The listing below should be reproduced exactly, with the pictures omitted.
★ ★ ★ ★ ★ ★ ★
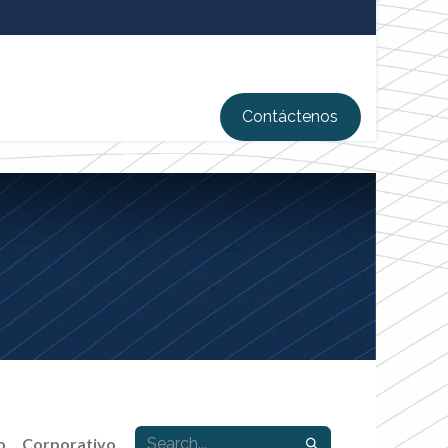
Contáctenos
o
Corporativo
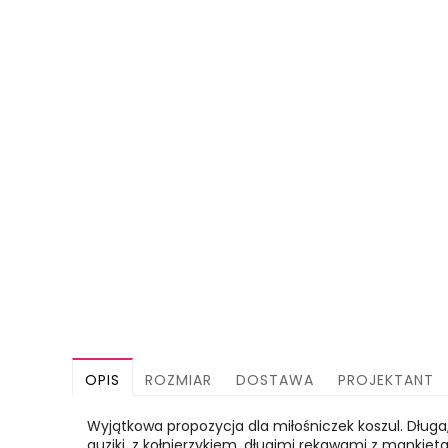
OPIS
ROZMIAR
DOSTAWA
PROJEKTANT
Wyjątkowa propozycja dla miłośniczek koszul. Długa,
guziki, z kołnierzykiem, długimi rękawami z mankieta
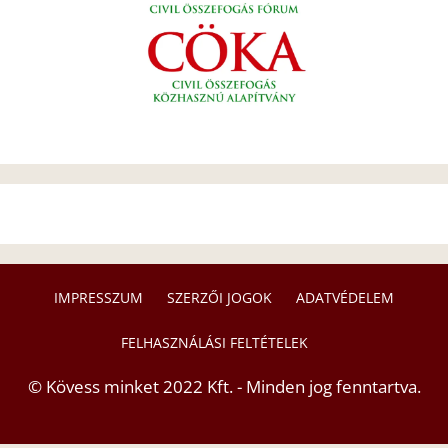
IMPRESSZUM
SZERZŐI JOGOK
ADATVÉDELEM
FELHASZNÁLÁSI FELTÉTELEK
© Kövess minket 2022 Kft. - Minden jog fenntartva.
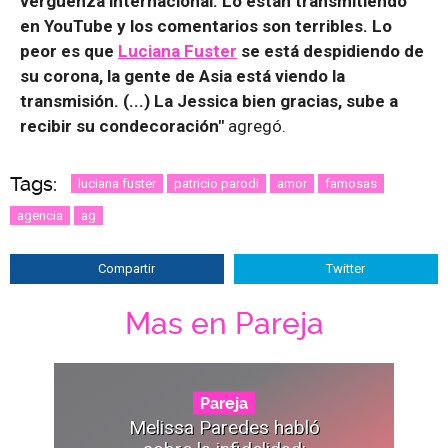
vergüenza internacional. Lo están transmitiendo
en YouTube y los comentarios son terribles. Lo
peor es que
Luciana Fuster
se está despidiendo de
su corona, la gente de Asia está viendo la
transmisión. (...) La Jessica bien gracias, sube a
recibir su condecoración"
agregó.
Tags:
luciana fuster
patricio parodi
amor
famosas
agencia
ag
Compartir
Twitter
Mas en Pareja
Pareja
Melissa Paredes habló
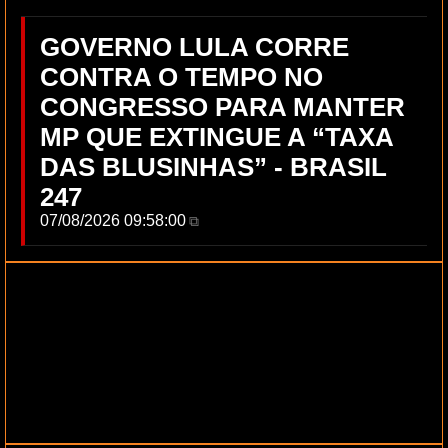
GOVERNO LULA CORRE
CONTRA O TEMPO NO
CONGRESSO PARA MANTER
MP QUE EXTINGUE A “TAXA
DAS BLUSINHAS” - BRASIL
247
07/08/2026 09:58:00
⧉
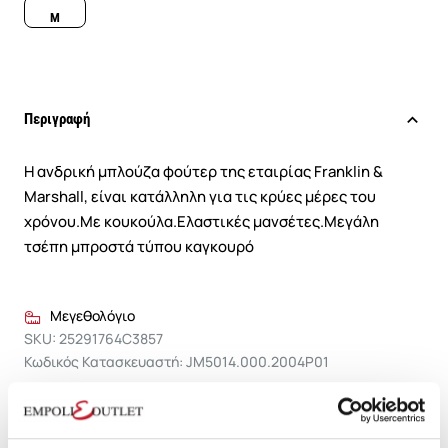
M
Περιγραφή
Η ανδρική μπλούζα φούτερ της εταιρίας Franklin &
Marshall, είναι κατάλληλη για τις κρύες μέρες του
χρόνου.Με κουκούλα.Ελαστικές μανσέτες.Μεγάλη
τσέπη μπροστά τύπου καγκουρό
Μεγεθολόγιο
SKU: 25291764C3857
Κωδικός Κατασκευαστή: JM5014.000.2004P01
Σύνθεση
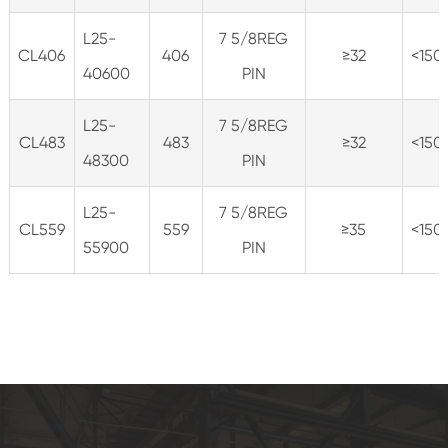
L25-
7 5/8REG
CL406
406
≥32
<150
40600
PIN
L25-
7 5/8REG
CL483
483
≥32
<150
48300
PIN
L25-
7 5/8REG
CL559
559
≥35
<150
55900
PIN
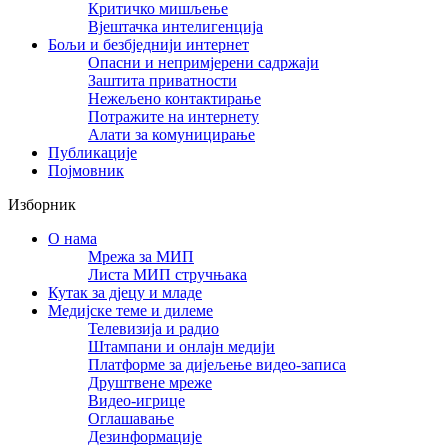
Критичко мишљење
Вјештачка интелигенција
Бољи и безбједнији интернет
Опасни и непримјерени садржаји
Заштита приватности
Нежељено контактирање
Потражите на интернету
Алати за комуницирање
Публикације
Појмовник
Изборник
О нама
Мрежа за МИП
Листа МИП стручњака
Кутак за дјецу и младе
Медијске теме и дилеме
Телевизија и радио
Штампани и онлајн медији
Платформе за дијељење видео-записа
Друштвене мреже
Видео-игрице
Оглашавање
Дезинформације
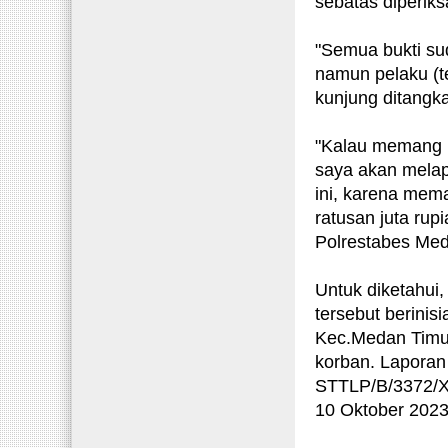
sebatas diperiks
"Semua bukti sud
namun pelaku (te
kunjung ditangka
"Kalau memang 
saya akan melap
ini, karena mema
ratusan juta rup
Polrestabes Med
Untuk diketahui
tersebut berinis
Kec.Medan Timu
korban. Laporan 
STTLP/B/3372/X
10 Oktober 2023 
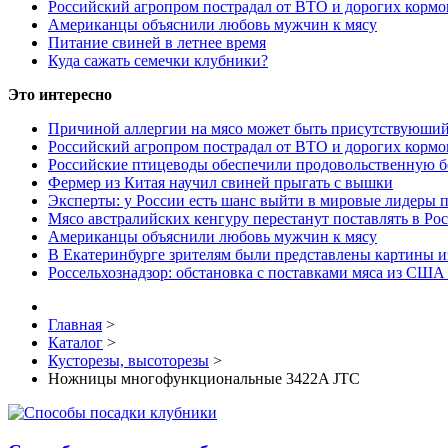
Российский агропром пострадал от ВТО и дорогих кормо
Американцы объяснили любовь мужчин к мясу
Питание свиней в летнее время
Куда сажать семечки клубники?
Это интересно
Причиной аллергии на мясо может быть присутствуюший
Российский агропром пострадал от ВТО и дорогих кормо
Российские птицеводы обеспечили продовольственную б
Фермер из Китая научил свиней прыгать с вышки
Эксперты: у России есть шанс выйти в мировые лидеры п
Мясо австралийских кенгуру перестанут поставлять в Ро
Американцы объяснили любовь мужчин к мясу
В Екатеринбурге зрителям были представлены картины и
Россельхознадзор: обстановка с поставками мяса из США
Главная
>
Каталог
>
Кусторезы, высоторезы
>
Ножницы многофункциональные 3422A JTC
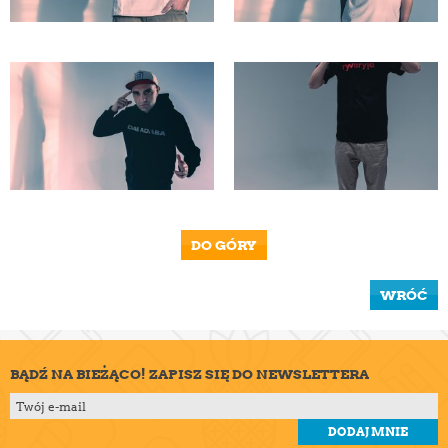
DO GÓRY
WRÓĆ
BĄDŹ NA BIEŻĄCO! ZAPISZ SIĘ DO NEWSLETTERA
★ ★ ★ ★ ★ ★ ★
REPLY:
Contáctenos
o
Corporativo
OPIS
ROZMIAR
DOSTAWA
PROJEKTANT
Wyjątkowa propozycja dla miłośniczek koszul. Długa,
guziki, z kołnierzykiem, długimi rękawami z mankieta
IMPRESSZUM
SZERZŐI JOGOK
ADATVÉDELEM
FELHASZNÁLÁSI FELTÉTELEK
© Kövess minket 2022 Kft. - Minden jog fenntartva.
vergüenza internacional. Lo están transmitiendo
en YouTube y los comentarios son terribles. Lo
peor es que
Luciana Fuster
se está despidiendo de
su corona, la gente de Asia está viendo la
transmisión. (...) La Jessica bien gracias, sube a
recibir su condecoración"
agregó.
Tags:
luciana fuster
patricio parodi
amor
famosas
agencia
ag
Compartir
Twitter
Mas en Pareja
Pareja
Melissa Paredes habló
GOVERNO LULA CORRE
CONTRA O TEMPO NO
CONGRESSO PARA MANTER
MP QUE EXTINGUE A “TAXA
DAS BLUSINHAS” - BRASIL
247
07/08/2026 09:58:00
⧉
M
Περιγραφή
Η ανδρική μπλούζα φούτερ της εταιρίας Franklin &
Marshall, είναι κατάλληλη για τις κρύες μέρες του
χρόνου.Με κουκούλα.Ελαστικές μανσέτες.Μεγάλη
τσέπη μπροστά τύπου καγκουρό
Μεγεθολόγιο
SKU: 25291764C3857
Κωδικός Κατασκευαστή: JM5014.000.2004P01
Σύνθεση
L25-
7 5/8REG
CL406
406
≥32
<150
40600
PIN
L25-
7 5/8REG
CL483
483
≥32
<150
48300
PIN
L25-
7 5/8REG
CL559
559
≥35
<150
55900
PIN
Критичко мишљење
Вјештачка интелигенција
Бољи и безбједнији интернет
Опасни и непримјерени садржаји
Заштита приватности
Нежељено контактирање
Потражите на интернету
Алати за комуницирање
Публикације
Појмовник
Изборник
О нама
Мрежа за МИП
Листа МИП стручњака
Кутак за дјецу и младе
Медијске теме и дилеме
Телевизија и радио
Штампани и онлајн медији
Платформе за дијељење видео-записа
Друштвене мреже
Видео-игрице
Оглашавање
Дезинформације
sebatas diperiks
"Semua bukti sud
namun pelaku (te
kunjung ditangka
"Kalau memang 
saya akan melap
ini, karena mema
ratusan juta rup
Polrestabes Med
Untuk diketahui
tersebut berinis
Kec.Medan Timu
korban. Laporan 
STTLP/B/3372/X
10 Oktober 2023 
Российский агропром пострадал от ВТО и дорогих кормо
Американцы объяснили любовь мужчин к мясу
Питание свиней в летнее время
Куда сажать семечки клубники?
Это интересно
Причиной аллергии на мясо может быть присутствуюший
Российский агропром пострадал от ВТО и дорогих кормо
Российские птицеводы обеспечили продовольственную б
Фермер из Китая научил свиней прыгать с вышки
Эксперты: у России есть шанс выйти в мировые лидеры п
Мясо австралийских кенгуру перестанут поставлять в Ро
Американцы объяснили любовь мужчин к мясу
В Екатеринбурге зрителям были представлены картины и
Россельхознадзор: обстановка с поставками мяса из США
Главная
>
Каталог
>
Кусторезы, высоторезы
>
Ножницы многофункциональные 3422A JTC
DO GÓRY
WRÓĆ
BĄDŹ NA BIEŻĄCO! ZAPISZ SIĘ DO NEWSLETTERA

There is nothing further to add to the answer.